Available data:

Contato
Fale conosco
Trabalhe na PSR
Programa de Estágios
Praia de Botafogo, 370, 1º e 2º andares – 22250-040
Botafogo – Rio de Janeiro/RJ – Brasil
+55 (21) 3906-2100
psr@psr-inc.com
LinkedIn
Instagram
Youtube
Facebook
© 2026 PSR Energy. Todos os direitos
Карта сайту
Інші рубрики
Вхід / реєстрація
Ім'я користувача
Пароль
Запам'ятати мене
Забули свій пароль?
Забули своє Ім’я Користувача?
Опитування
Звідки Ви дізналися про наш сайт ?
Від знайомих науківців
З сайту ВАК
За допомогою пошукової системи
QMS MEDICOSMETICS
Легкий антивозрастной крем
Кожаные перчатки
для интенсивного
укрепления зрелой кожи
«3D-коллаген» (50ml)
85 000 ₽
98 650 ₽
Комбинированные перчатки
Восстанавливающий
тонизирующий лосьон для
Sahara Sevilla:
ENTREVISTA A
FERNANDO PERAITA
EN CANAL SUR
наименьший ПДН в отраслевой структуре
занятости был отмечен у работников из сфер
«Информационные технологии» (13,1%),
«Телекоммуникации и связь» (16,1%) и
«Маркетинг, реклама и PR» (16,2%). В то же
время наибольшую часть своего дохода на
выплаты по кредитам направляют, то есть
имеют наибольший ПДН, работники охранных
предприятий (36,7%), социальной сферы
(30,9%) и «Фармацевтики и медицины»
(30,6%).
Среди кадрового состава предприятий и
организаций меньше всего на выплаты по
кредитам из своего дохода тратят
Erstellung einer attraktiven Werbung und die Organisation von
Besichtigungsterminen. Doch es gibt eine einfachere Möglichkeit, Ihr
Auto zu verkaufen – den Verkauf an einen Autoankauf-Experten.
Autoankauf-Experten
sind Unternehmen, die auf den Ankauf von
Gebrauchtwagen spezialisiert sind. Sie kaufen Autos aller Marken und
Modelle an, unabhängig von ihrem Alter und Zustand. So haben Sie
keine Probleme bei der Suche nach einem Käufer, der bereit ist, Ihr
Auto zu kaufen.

Task brief: Recast the text read from all of the material above as a Markdown table with two columns, "Row" and "Line", giving each non-blank line its own numbered row.

Result for this exercise:
| Row | Line |
|---|---|
| 1 | Contato |
| 2 | Fale conosco |
| 3 | Trabalhe na PSR |
| 4 | Programa de Estágios |
| 5 | Praia de Botafogo, 370, 1º e 2º andares – 22250-040 |
| 6 | Botafogo – Rio de Janeiro/RJ – Brasil |
| 7 | +55 (21) 3906-2100 |
| 8 | psr@psr-inc.com |
| 9 | LinkedIn |
| 10 | Instagram |
| 11 | Youtube |
| 12 | Facebook |
| 13 | © 2026 PSR Energy. Todos os direitos |
| 14 | Карта сайту |
| 15 | Інші рубрики |
| 16 | Вхід / реєстрація |
| 17 | Ім'я користувача |
| 18 | Пароль |
| 19 | Запам'ятати мене |
| 20 | Забули свій пароль? |
| 21 | Забули своє Ім’я Користувача? |
| 22 | Опитування |
| 23 | Звідки Ви дізналися про наш сайт ? |
| 24 | Від знайомих науківців |
| 25 | З сайту ВАК |
| 26 | За допомогою пошукової системи |
| 27 | QMS MEDICOSMETICS |
| 28 | Легкий антивозрастной крем |
| 29 | Кожаные перчатки |
| 30 | для интенсивного |
| 31 | укрепления зрелой кожи |
| 32 | «3D-коллаген» (50ml) |
| 33 | 85 000 ₽ |
| 34 | 98 650 ₽ |
| 35 | Комбинированные перчатки |
| 36 | Восстанавливающий |
| 37 | тонизирующий лосьон для |
| 38 | Sahara Sevilla: |
| 39 | ENTREVISTA A |
| 40 | FERNANDO PERAITA |
| 41 | EN CANAL SUR |
| 42 | наименьший ПДН в отраслевой структуре |
| 43 | занятости был отмечен у работников из сфер |
| 44 | «Информационные технологии» (13,1%), |
| 45 | «Телекоммуникации и связь» (16,1%) и |
| 46 | «Маркетинг, реклама и PR» (16,2%). В то же |
| 47 | время наибольшую часть своего дохода на |
| 48 | выплаты по кредитам направляют, то есть |
| 49 | имеют наибольший ПДН, работники охранных |
| 50 | предприятий (36,7%), социальной сферы |
| 51 | (30,9%) и «Фармацевтики и медицины» |
| 52 | (30,6%). |
| 53 | Среди кадрового состава предприятий и |
| 54 | организаций меньше всего на выплаты по |
| 55 | кредитам из своего дохода тратят |
| 56 | Erstellung einer attraktiven Werbung und die Organisation von |
| 57 | Besichtigungsterminen. Doch es gibt eine einfachere Möglichkeit, Ihr |
| 58 | Auto zu verkaufen – den Verkauf an einen Autoankauf-Experten. |
| 59 | Autoankauf-Experten |
| 60 | sind Unternehmen, die auf den Ankauf von |
| 61 | Gebrauchtwagen spezialisiert sind. Sie kaufen Autos aller Marken und |
| 62 | Modelle an, unabhängig von ihrem Alter und Zustand. So haben Sie |
| 63 | keine Probleme bei der Suche nach einem Käufer, der bereit ist, Ihr |
| 64 | Auto zu kaufen. |